> QUOTED PASSAGE
·····

Health and Nutrition During Pregnancy


Pregnancy is a nine month journey… It is a time in your life to feel happy, excited, serene and joyful. However it is also quite normal to experience anxieties about the birth and worrying about whether you are nourishing yourself properly, exercising, keeping, calm, positive, loving thoughts and emotions within your being.

Pregnancy lasts 39 weeks or nine months from conception and is looked at in three stages.

Health & Nutrition During Pregnancy

To ensure that your baby develops in a healthy environment, you should keep your body as fit and well nourished as you possibly can. Do not think in terms of devising a special diet for pregnancy, it is more to do with eating a good variety of the right foods which are those that are rich in the essential nutrients.

Weight Gain

The amount of weight put on by women in pregnancy varies between 9 – 16 kilograms, with the most rapid gain usually between weeks 24 and 32.

Don’t “eat for two”. Some 46 percent of women gain too much weight during pregnancy.

Diet During Pregnancy

You ARE What You Eat therefore Your Baby Is What You Eat!

What You Eat affects your baby’s future. What you eat in the following nine months can impact your baby’s health, as well as your own, for decades to come.

A good diet is vital to health during pregnancy, and to the normal development of the baby. The time to pay attention to diet, and if necessary change it for the better, is several months prior to conception and not when pregnancy is confirmed.

During the critical early weeks the normal, healthy development of the embryo depends on the mother’s state of nutritional health and also her toxic state.

Mineral and vitamin imbalances which would probably go unnoticed in a child or adult can have a disastrous effect on the developing baby.

This is because the cells in the embryo are growing at such a rapid rate, causing an exaggerated response to any harmful influences.

A natural, organic, whole food diet is the only one which will adequately serve during pregnancy.

A high quality diet is needed to maintain your own health and the best possible conditions for the baby to develop.

As our environment becomes more polluted and the soils more depleted of nutrients, going 100% organic, if possible, is the best thing you can do for oneself, and for a developing fetus, and last but not least; the environment.

·····

> DATA UNDER STUDY
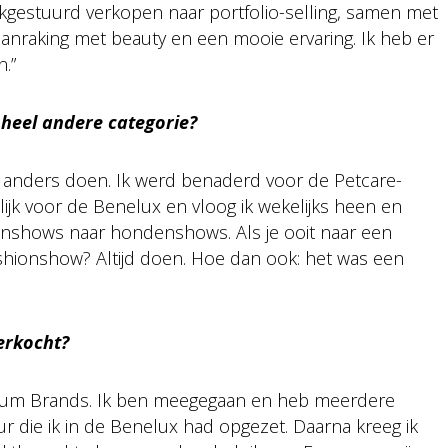
kgestuurd verkopen naar portfolio-selling, samen met
aanraking met beauty en een mooie ervaring. Ik heb er
.”
heel andere categorie?
ets anders doen. Ik werd benaderd voor de Petcare-
lijk voor de Benelux en vloog ik wekelijks heen en
hionshows naar hondenshows. Als je ooit naar een
hionshow? Altijd doen. Hoe dan ook: het was een
erkocht?
ctrum Brands. Ik ben meegegaan en heb meerdere
ur die ik in de Benelux had opgezet. Daarna kreeg ik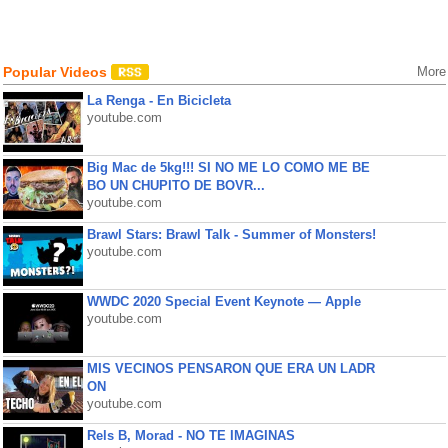
Popular Videos
More
La Renga - En Bicicleta
youtube.com
Big Mac de 5kg!!! SI NO ME LO COMO ME BE
BO UN CHUPITO DE BOVR...
youtube.com
Brawl Stars: Brawl Talk - Summer of Monsters!
youtube.com
WWDC 2020 Special Event Keynote — Apple
youtube.com
MIS VECINOS PENSARON QUE ERA UN LADR
ON
youtube.com
Rels B, Morad - NO TE IMAGINAS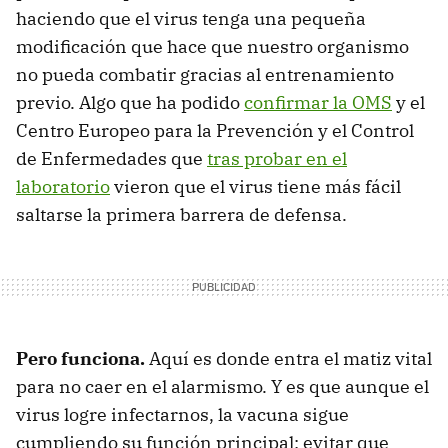
haciendo que el virus tenga una pequeña
modificación que hace que nuestro organismo
no pueda combatir gracias al entrenamiento
previo. Algo que ha podido
confirmar la OMS
y el
Centro Europeo para la Prevención y el Control
de Enfermedades que
tras probar en el
laboratorio
vieron que el virus tiene más fácil
saltarse la primera barrera de defensa.
Pero funciona.
Aquí es donde entra el matiz vital
para no caer en el alarmismo. Y es que aunque el
virus logre infectarnos, la vacuna sigue
cumpliendo su función principal: evitar que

·····

> CHECK YOUR UNDERSTANDING
1. Do these statements agree with the text on health and nutrition during pregnancy? For each, answer yes or no and quote the words from the text that decide it. (a) The fastest weight gain in pregnancy usually comes between weeks 24 and 32. (b) The time to improve one's diet is once pregnancy has been confirmed. (c) Women typically gain between 9 and 16 kilograms during pregnancy.
2. Carry on the text on health and nutrition during pregnancy, starting after its final sentence.

> RESULTS OF THE EXERCISE
1.
(a) Yes: "with the most rapid gain usually between weeks 24 and 32."
(b) No: "is several months prior to conception and not when pregnancy is confirmed."
(c) Yes: "The amount of weight put on by women in pregnancy varies between 9 – 16 kilograms"

2.
Pesticides, herbicides, and other forms of pollution interfere with the metabolic pathways of many nutrients and thus indirectly interfere with the development of the immune, endocrine, and neurological systems.

Eating as many of our foods in their live, raw form preserves 70 to 80% more vitamins and minerals, 50% more bioactive protein, and up to 96% more bioavailable vitamin B12.

Grains, nuts and seeds are the most potent health-building foods of all. Eaten raw or sprouted if possible (some grains need to be cooked), they contain all the essential nutrients for human growth, sustenance, and ongoing optimal health.

A well balanced diet is based on whole cereals and grains (brown bread, rice, pasta, buckwheat, rye, oats), nuts and seeds, pulses and beans, fresh fruit and vegetables, pure unrefined oils such as cold pressed olive oil, with some fish and eggs if required.

Fruit and vegetables are all excellent sources of vitamins, minerals and trace elements provided they are eaten in the right way.

They should be fresh, either raw or quickly cooked, steamed or stir-fried, and preferably consumed immediately after they are harvested.

Salt is needed to maintain the extra volume of blood, to supply enough placental blood, and to guard against dehydration and shock from blood loss at birth, (except in cases of kidney and heart problems) Suggested form of salt is Himalayan Pink Salt.


• Form the basic building blocks of all our body tissues, cells, hormones, and antibodies.

• Food must fuel the growth of the uterus, which can grow to 30 times its original size over the nine months gestation period Add the development of breasts, placenta, development of breast milk, the baby’s body.

Proteins are divided into complete and incomplete:

Complete proteins contain significant amounts of all the essential amino acids, you find them in meat, poultry, fish, eggs, milk and soya bean products.

Vegetable proteins are incomplete and contain only some of the essential amino acids. Some vegetarian sources of complete protein are: buckwheat, sesame seeds, pumpkin seeds, sunflower seeds, flaxseeds, and almonds.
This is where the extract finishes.